The Chief of Army Staff (COAS), Lt.-Gen. Faruk Yahaya, has reiterated the readiness of the Nigerian Army to promote joint planning and operations in addressing security challenges facing the nation.
Yahaya said this at the Second Symposium on “Nigerian Civil War’’, organized by Army War College Nigeria (AWCN), on Tuesday in Abuja.
The symposium with the theme, “Imperative of Logistics: Lessons from the Nigerian Civil War for Operational Leaders”, was organized for participants of AWCN Course 5/2021.
Represented by the Chief of Training (Army), Maj.-Gen. Abdulsalami Ibrahim, Yahaya said the college would be participating in a joint operations planning exercise to be conducted within Naval and Air Force war colleges beginning with course 5.
He said that the move was an indication that the college was conscientiously positioning itself to play a significant role in the attainment of its vision.
“To this extent, let me stress that contemporary war fighting will remain joint and is not likely to change in the foreseeable future.
“Hence, any joint effort directed at preparing operational level officers to be aligned to this reality is commendable.
“I have no doubt in my mind that on successful completion of this training, you would be better able to appreciate the complexity of the contemporary security environment.
“It is expected, therefore, that you should have been well equipped to proffer workable solutions to multi-faceted security problems of the 21st century.
“In doing so, you must not forget that contemporary threats succumb only to multi-disciplinary security approach that embodies efforts from different specialized agencies.
“I, therefore, urge you to set your pace on the principles and imperatives of ‘jointness’ as symbolized by this symposium,” he said.
Yahaya said that the theme of the symposium was apt, given the importance of logistics in the prosecution of war, especially in procurement of weapons and ammunition as well as sourcing of equipment and material required.
According to him, logistics support is vital for any military operation without which the operations could not be carried out and sustained.
He commended the college for the progress made so far, saying that at the end of course 5, the college would have trained 294 officers within a period of four years.
The Commandant of the college, Maj.-Gen. Solomon Udounwa, said the course had 63 participants drawn from the Nigerian Army, Navy, and Air Force, as well as other security agencies.
Odounwa also said that personnel from allied countries – Niger, Liberia, Togo, and Democratic Republic of Congo, participated in the course.

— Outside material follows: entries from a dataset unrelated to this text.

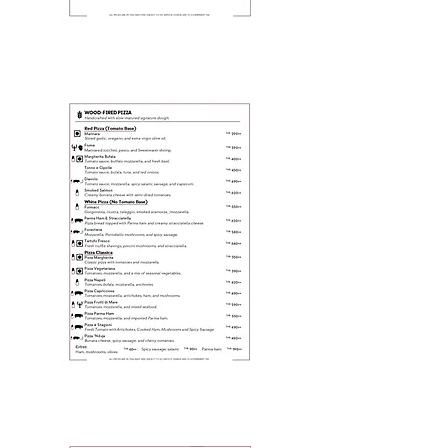
Page 5
Page 6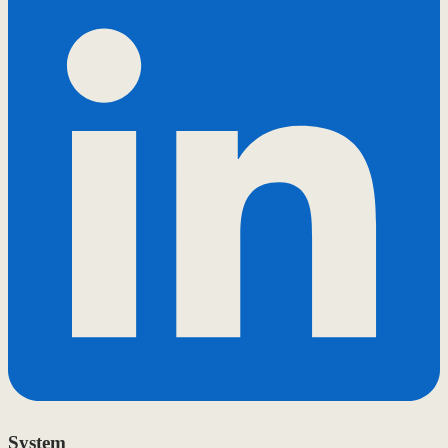
System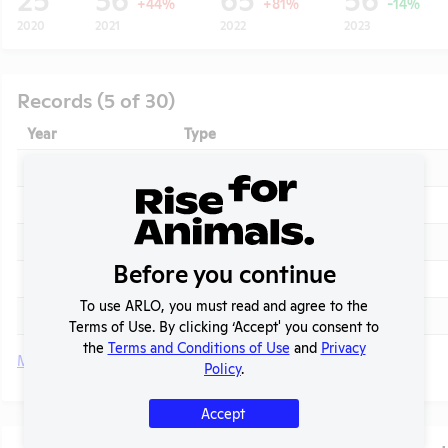
+44%
+81%
-14%
2020
2021
2022
2023
Records (5 of 30)
Year
Type
2025
Annual Report to APHIS
2025
APHIS Inspection Report
2024
Annual Report to APHIS
t
Before you continue
2024
APHIS Inspection Report
To use ARLO, you must read and agree to the
2023 - March
APHIS Inspection Report
Terms of Use. By clicking ‘Accept' you consent to
the
Terms and Conditions of Use
and
Privacy
More
Policy
.
Accept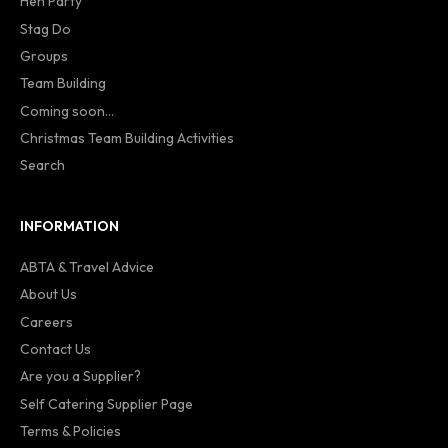
Hen Party
Stag Do
Groups
Team Building
Coming soon...
Christmas Team Building Activities
Search
INFORMATION
ABTA & Travel Advice
About Us
Careers
Contact Us
Are you a Supplier?
Self Catering Supplier Page
Terms & Policies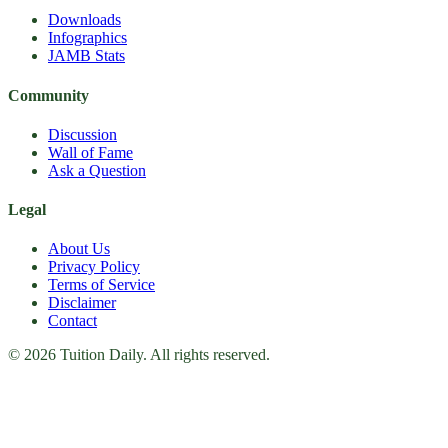
Downloads
Infographics
JAMB Stats
Community
Discussion
Wall of Fame
Ask a Question
Legal
About Us
Privacy Policy
Terms of Service
Disclaimer
Contact
© 2026 Tuition Daily. All rights reserved.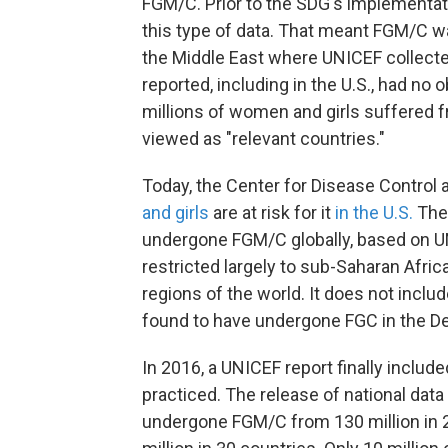
FGM/C. Prior to the SDG's implementati
this type of data. That meant FGM/C wa
the Middle East where UNICEF collect
reported, including in the U.S., had no 
millions of women and girls suffered f
viewed as "relevant countries."
Today, the Center for Disease Control
and girls
are at risk for it
in the U.S.
The 
undergone FGM/C globally, based on UN
restricted largely to sub-Saharan Afri
regions of the world. It does not inclu
found to have undergone FGC in the Det
In 2016, a UNICEF report finally inclu
practiced. The release of national data
undergone FGM/C from 130 million in 2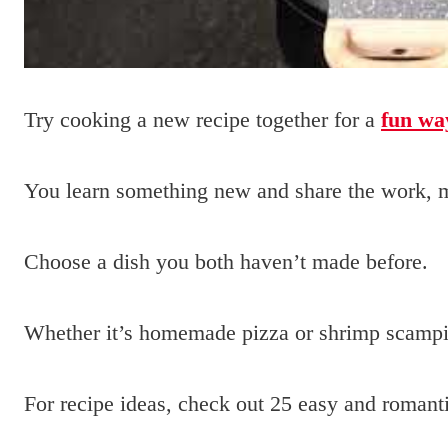
Try cooking a new recipe together for a
fun wa
You learn something new and share the work, m
Choose a dish you both haven’t made before.
Whether it’s homemade pizza or shrimp scamp
For recipe ideas, check out 25 easy and romanti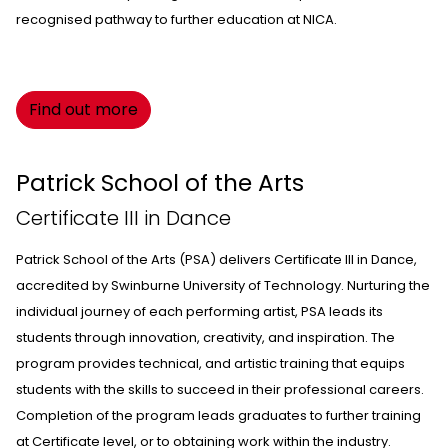
recognised pathway to further education at NICA.
Find out more
Patrick School of the Arts
Certificate III in Dance
Patrick School of the Arts
(PSA) delivers Certificate III in Dance,
accredited by Swinburne University of Technology. Nurturing the
individual journey of each performing artist, PSA leads its
students through innovation, creativity, and inspiration. The
program provides technical, and artistic training that equips
students with the skills to succeed in their professional careers.
Completion of the program leads graduates to further training
at Certificate level, or to obtaining work within the industry.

He said the symposium was conceptualized as part of the academic curriculum of the war course and part of the military history module to enhance the operational capability of the participants.

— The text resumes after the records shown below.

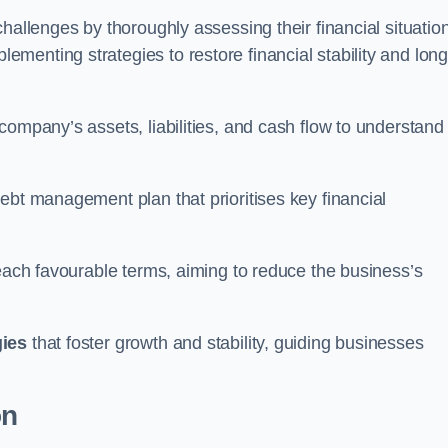
hallenges by thoroughly assessing their financial situation
enting strategies to restore financial stability and long
company’s assets, liabilities, and cash flow to understand
ebt management plan that prioritises key financial
reach favourable terms, aiming to reduce the business’s
gies
that foster growth and stability, guiding businesses
on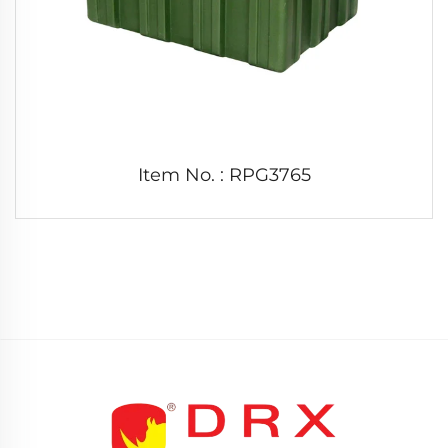
Item No. : RPG3765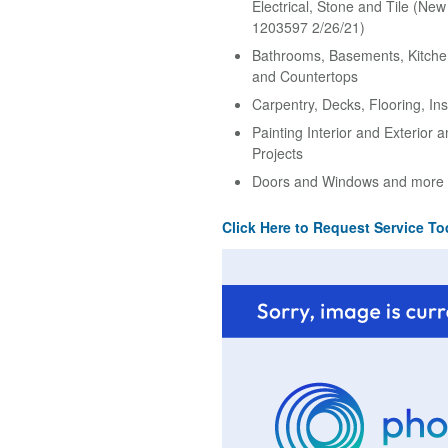
Electrical, Stone and Tile (Ne
1203597 2/26/21)
Bathrooms, Basements, Kitche
and Countertops
Carpentry, Decks, Flooring, Ins
Painting Interior and Exterior 
Projects
Doors and Windows and more
Click Here to Request Service To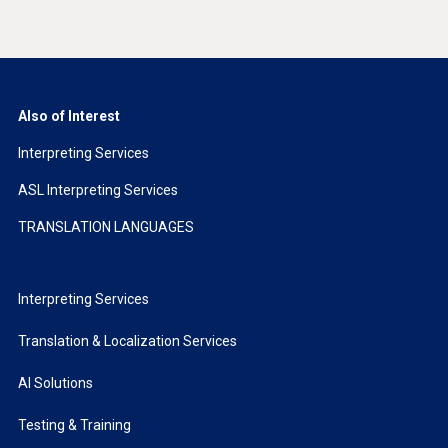
Also of Interest
Interpreting Services
ASL Interpreting Services
TRANSLATION LANGUAGES
Interpreting Services
Translation & Localization Services
AI Solutions
Testing & Training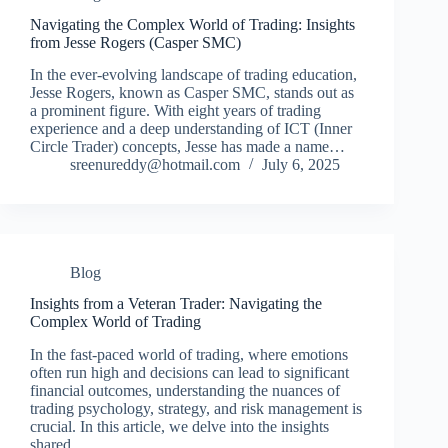
Navigating the Complex World of Trading: Insights
from Jesse Rogers (Casper SMC)
In the ever-evolving landscape of trading education,
Jesse Rogers, known as Casper SMC, stands out as
a prominent figure. With eight years of trading
experience and a deep understanding of ICT (Inner
Circle Trader) concepts, Jesse has made a name…
sreenureddy@hotmail.com
July 6, 2025
Blog
Insights from a Veteran Trader: Navigating the
Complex World of Trading
In the fast-paced world of trading, where emotions
often run high and decisions can lead to significant
financial outcomes, understanding the nuances of
trading psychology, strategy, and risk management is
crucial. In this article, we delve into the insights
shared…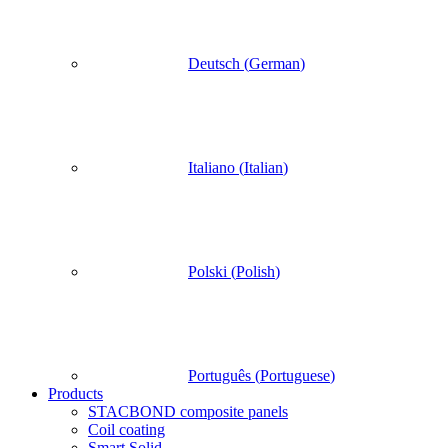
Deutsch
(
German
)
Italiano
(
Italian
)
Polski
(
Polish
)
Português
(
Portuguese
)
Products
STACBOND composite panels
Coil coating
Smart Solid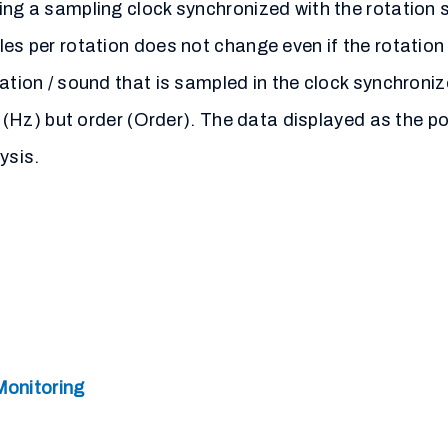
ing a sampling clock synchronized with the rotation s
ples per rotation does not change even if the rotat
ration / sound that is sampled in the clock synchroni
cy (Hz) but order (Order). The data displayed as the 
ysis.
Monitoring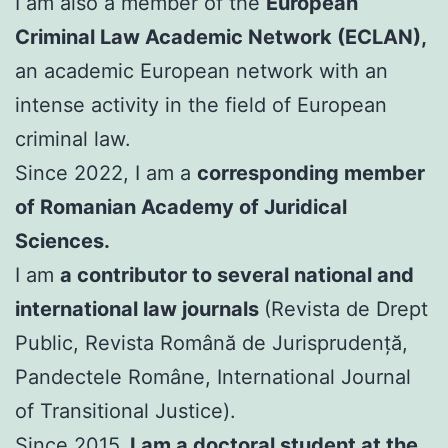
I am also a member of the
European
Criminal Law Academic Network (ECLAN),
an academic European network with an
intense activity in the field of European
criminal law.
Since 2022, I am a
corresponding member
of Romanian Academy of Juridical
Sciences.
I am
a contributor to several national and
international law journals
(Revista de Drept
Public, Revista Română de Jurisprudență,
Pandectele Române, International Journal
of Transitional Justice).
Since 2015,
I am a doctoral student at the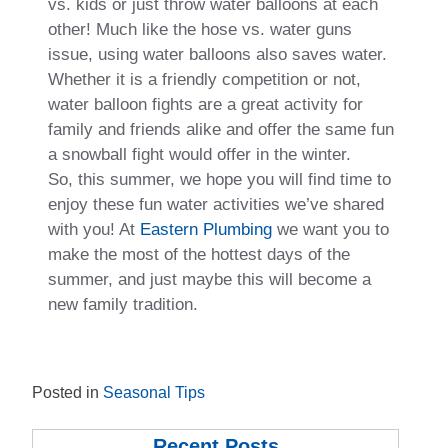
vs. kids or just throw water balloons at each
other! Much like the hose vs. water guns
issue, using water balloons also saves water.
Whether it is a friendly competition or not,
water balloon fights are a great activity for
family and friends alike and offer the same fun
a snowball fight would offer in the winter.
So, this summer, we hope you will find time to
enjoy these fun water activities we’ve shared
with you! At
Eastern Plumbing
we want you to
make the most of the hottest days of the
summer, and just maybe this will become a
new family tradition.
Posted in
Seasonal Tips
Recent Posts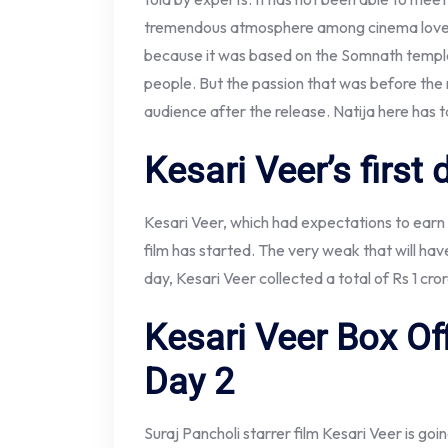
tremendous atmosphere among cinema lovers a
because it was based on the Somnath temple
people. But the passion that was before the
audience after the release. Natija here has t
Kesari Veer’s first 
Kesari Veer, which had expectations to earn th
film has started. The very weak that will hav
day, Kesari Veer collected a total of Rs 1 cr
Kesari Veer Box Off
Day 2
Suraj Pancholi starrer film Kesari Veer is go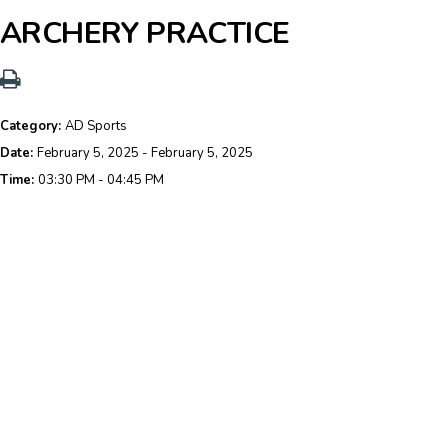
ARCHERY PRACTICE
Category:
AD Sports
Date:
February 5, 2025 - February 5, 2025
Time:
03:30 PM - 04:45 PM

According to him, the essence is to study and teach the operational activities of the war for better understanding of the battlefield events toward combating threats to national security.
“While the maiden edition focused on the Calabar landing by the third marine commando during the events of 1967 and 1968 respectively, today’s event will examine the conduct of logistics during the war,” he said.
Prof. Shedrack Best, the guest lecturer, noted that logistics was the lifeblood of military power in every war and armed confrontation.
Best said that logistics concern military needs and supply chain to the battlefield and to the war objectives which drives and sustain the troops.
He added that logistics allowed the military to focus on its professional assignment and enhances the overall capacity to deliver on the objectives of war.
According to him, it is responsible for either the troops’ motivation or their morale wellbeing and for battle efficiency.
“Logistics is an important and critical part of any military operation because the size of logistics impact greatly on the war,” he said.
Best noted that the challenges of logistics had serious impact on the ongoing military campaigns against insurgency in the North-East and banditry in the North-West, among other operations.
He said that the military must be able to move troops in and out of the battlefronts, give them food, as well as medical services and funds for their welfare.